We have applied this method to an environment with clouds, which have a strong contrast between regions with stronger turbulence and the surrounding environment. The method is not universally applicable, since typical flight patterns in airborne measurements consist of slant profiles and horizontal legs, and the latter can include cloud penetrations or not. A cloud penetration is characterized by abrupt changes in temperature and vertical wind velocity, therefore such events affect normalization, which in turn affects the distribution of points in the phase space, which has a direct connection to how the RP looks, and the values obtained in the RQA. Therefore, the data studied with this method should in principle contain such abrupt events, although their magnitude can vary.
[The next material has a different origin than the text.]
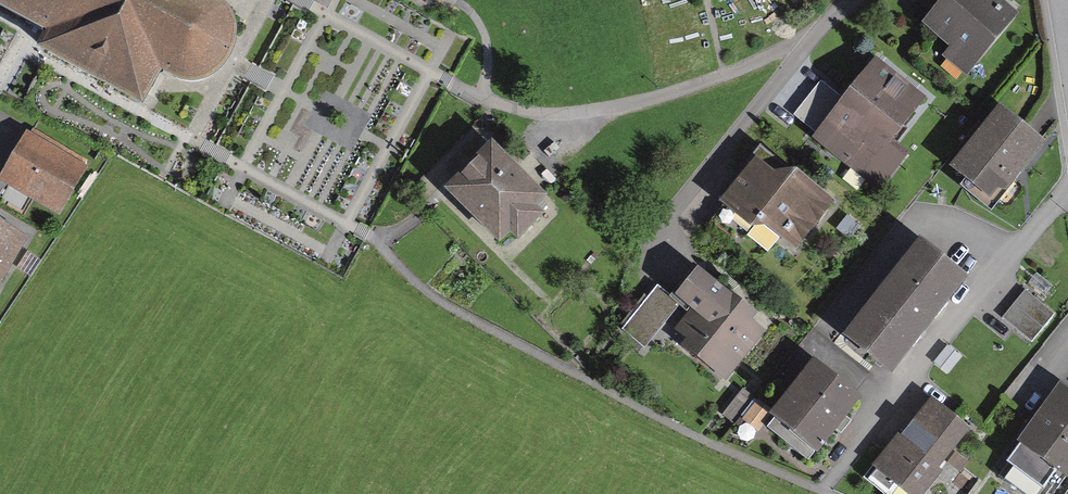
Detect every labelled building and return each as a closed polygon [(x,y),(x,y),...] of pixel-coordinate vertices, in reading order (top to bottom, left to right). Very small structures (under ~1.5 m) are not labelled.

The selected threshold is subjective and its value should not be interpreted universally. On the other hand, all the distances and scales used in the analysis as well as the values and fluctuations present in the analyzed time series are typical and in agreement with published data. Thus, the method proposed here should be easily adaptable to other similar data sets as well as to the interpretation of numerical simulations, in which for example, independent estimates of cloud boundary based on LWC and on dynamic properties of the flow should help not only to characterize properties of turbulence inside and around the cloud, but to enhance our understanding of entrainment, mixing and vertical transport in clouds.

Acknowledgments

The authors would like to thank the reviewers and the editor for their help. We acknowledge funding by Poland’s National Science Centre Grant UMO-2018/30/M/ST10/00674 and the Natural Environmental Research Council Grants NE/S015868/1 and NE/S015779/1.

    Data Availability Statement

    The data from the UFT thermometer is available at Malinowski et al. (2023), and the data from the Twin-Otter aircraft for this flight is available at Blyth et al. (2023).